Bisesero 1994 : quand l’armée française sauve des rescapés du génocide des Tutsi… (François Robinet)

François Robinet est à la fois un spécialiste de l’histoire des médias et un spécialiste de l’histoire du génocide des Tutsis au Rwanda. Son intervention est à la croisée de ces deux spécialités.

François Robinet part d’un reportage diffusé au journal télévisé de 13 heures sur  France 2, le 1er juillet 1994. Les images ont été tournées la veille dans la région de Biserero, une chaîne de collines située à l’ouest du Rwanda. Les Français découvrent devant leur télé des images de réfugiés protégés par les militaires français. On y voit des mères, des enfants, des malades pris en charge par les soldats français.  Les images suggèrent que l’espoir renaît mais que la menace est persistante. Les militaires français sont présentés comme des sauveurs, des professionnels protecteurs.

Selon François Robinet, ces images auraient joué un rôle important dans la médiatisation auprès des Français du statut de victimes des Tutsis. Il rappelle que la médiatisation du génocide en France a connu plusieurs phases : une forte médiatisation au début (c’est à dire en avril 1994) ; puis en mai, on en parle peu.
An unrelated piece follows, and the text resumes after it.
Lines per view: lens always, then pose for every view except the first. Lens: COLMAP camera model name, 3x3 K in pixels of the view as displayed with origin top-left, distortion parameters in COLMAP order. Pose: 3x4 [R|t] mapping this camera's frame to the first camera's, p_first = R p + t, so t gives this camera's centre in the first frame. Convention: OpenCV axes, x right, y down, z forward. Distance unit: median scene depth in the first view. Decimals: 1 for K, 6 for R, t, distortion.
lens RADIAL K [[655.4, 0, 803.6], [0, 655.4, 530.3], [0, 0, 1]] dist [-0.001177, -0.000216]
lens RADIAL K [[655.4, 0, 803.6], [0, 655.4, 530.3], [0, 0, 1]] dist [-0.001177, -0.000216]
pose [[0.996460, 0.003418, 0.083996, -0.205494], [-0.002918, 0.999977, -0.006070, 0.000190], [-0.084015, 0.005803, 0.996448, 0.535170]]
Le Rwanda commence vraiment à intéresser de nouveau  les médias français avec  l’opération Turquoise lancée le 22 juin 1994 avec l’accord de l’ONU.
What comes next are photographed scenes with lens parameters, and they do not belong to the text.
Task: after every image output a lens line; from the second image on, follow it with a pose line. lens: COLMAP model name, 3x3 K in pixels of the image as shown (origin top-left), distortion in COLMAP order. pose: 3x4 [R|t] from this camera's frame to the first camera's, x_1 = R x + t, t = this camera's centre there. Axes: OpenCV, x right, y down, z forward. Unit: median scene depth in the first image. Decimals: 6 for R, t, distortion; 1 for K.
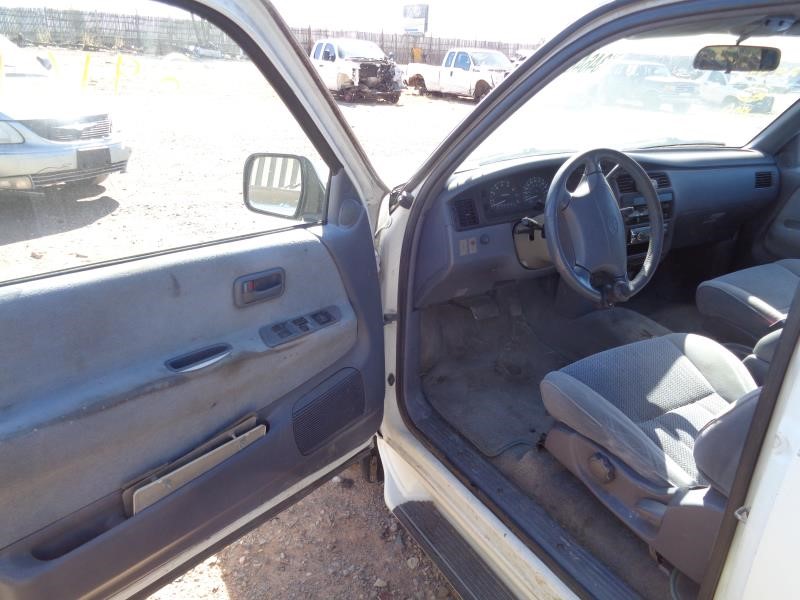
lens RADIAL K [[585.7, 0, 400.0], [0, 585.7, 300.0], [0, 0, 1]] dist [-0.006728, -0.002492]
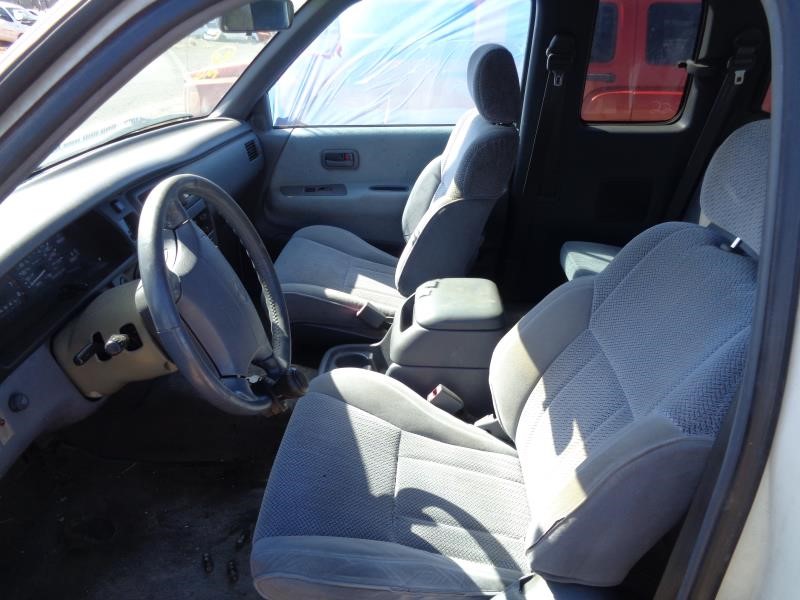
lens RADIAL K [[585.7, 0, 400.0], [0, 585.7, 300.0], [0, 0, 1]] dist [-0.006728, -0.002492]
pose [[0.514130, -0.378704, 0.769580, -0.032704], [0.305582, 0.919246, 0.248205, -0.204928], [-0.801430, 0.107560, 0.588337, 0.451749]]
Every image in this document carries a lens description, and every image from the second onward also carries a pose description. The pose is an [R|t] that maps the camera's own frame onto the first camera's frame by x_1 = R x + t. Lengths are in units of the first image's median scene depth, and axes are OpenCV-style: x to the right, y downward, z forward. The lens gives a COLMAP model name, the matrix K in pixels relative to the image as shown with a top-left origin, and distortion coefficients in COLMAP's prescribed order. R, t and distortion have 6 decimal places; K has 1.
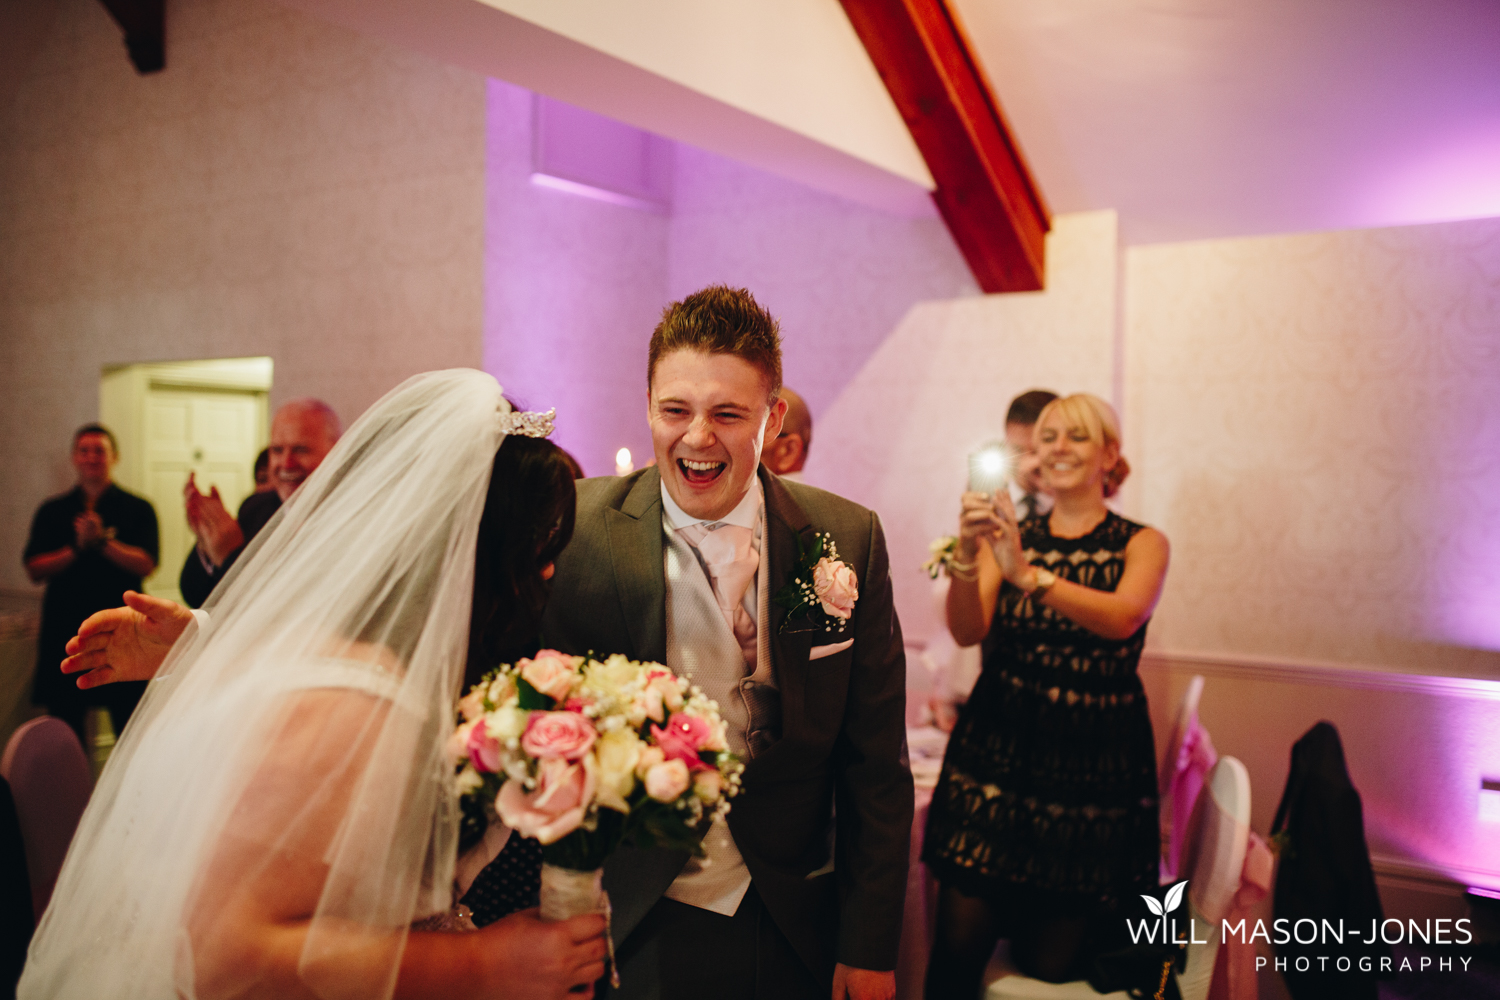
lens RADIAL K [[1517.8, 0, 750.8], [0, 1517.8, 498.0], [0, 0, 1]] dist [-0.007795, 0.000000]
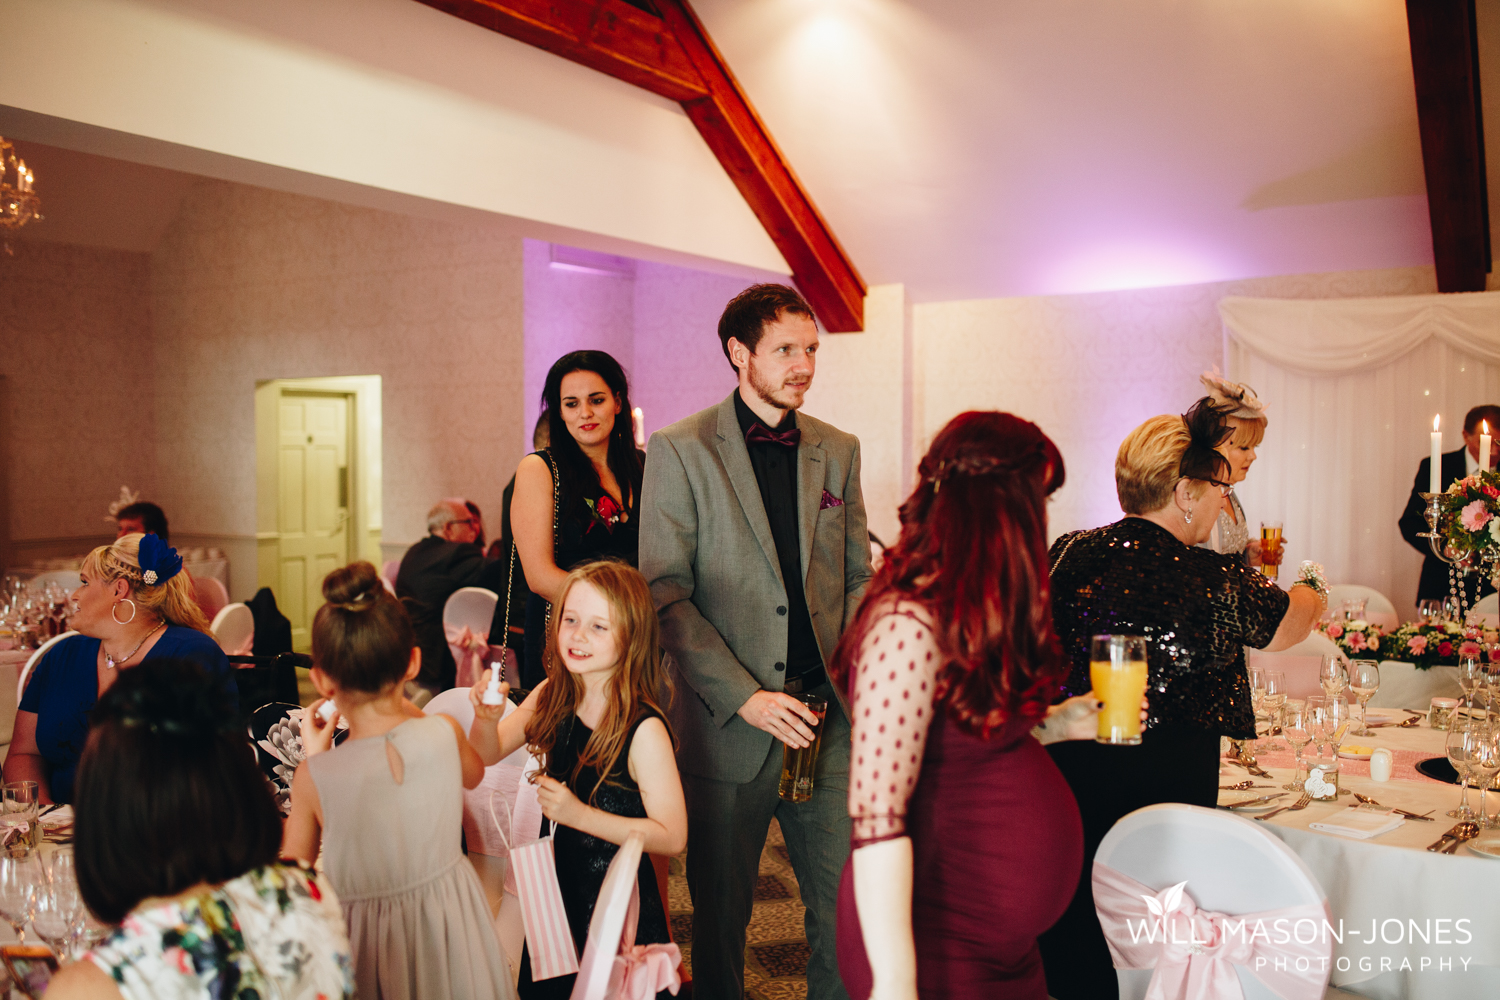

La réalité des événements qui se sont produits à Biserero en  juin 1994 est plus complexe. C’est un lieu de refuge pour des rescapés de massacres qui ont fait plus de 50.000 morts dans cette zone. Ce sont des journalistes présents sur le terrain, notamment Vincent Hugeux grand reporter à L’Express, qui ont été les premiers à alerter sur le fait que les Rwandais de Biserero étaient des réfugiés menacés d’extermination.  Les journalistes, dans ce cas, ont pris conscience du danger avant les responsables militaires de l’opération Turquoise. Cette affaire de l’action (ou de l’inaction) des militaires français à Biserero en 1994 fait l’objet depuis quelques années d’une controverse, mais cette question n’a pas été abordée par le conférencier, bien qu’elle soit en filigrane dans son intervention.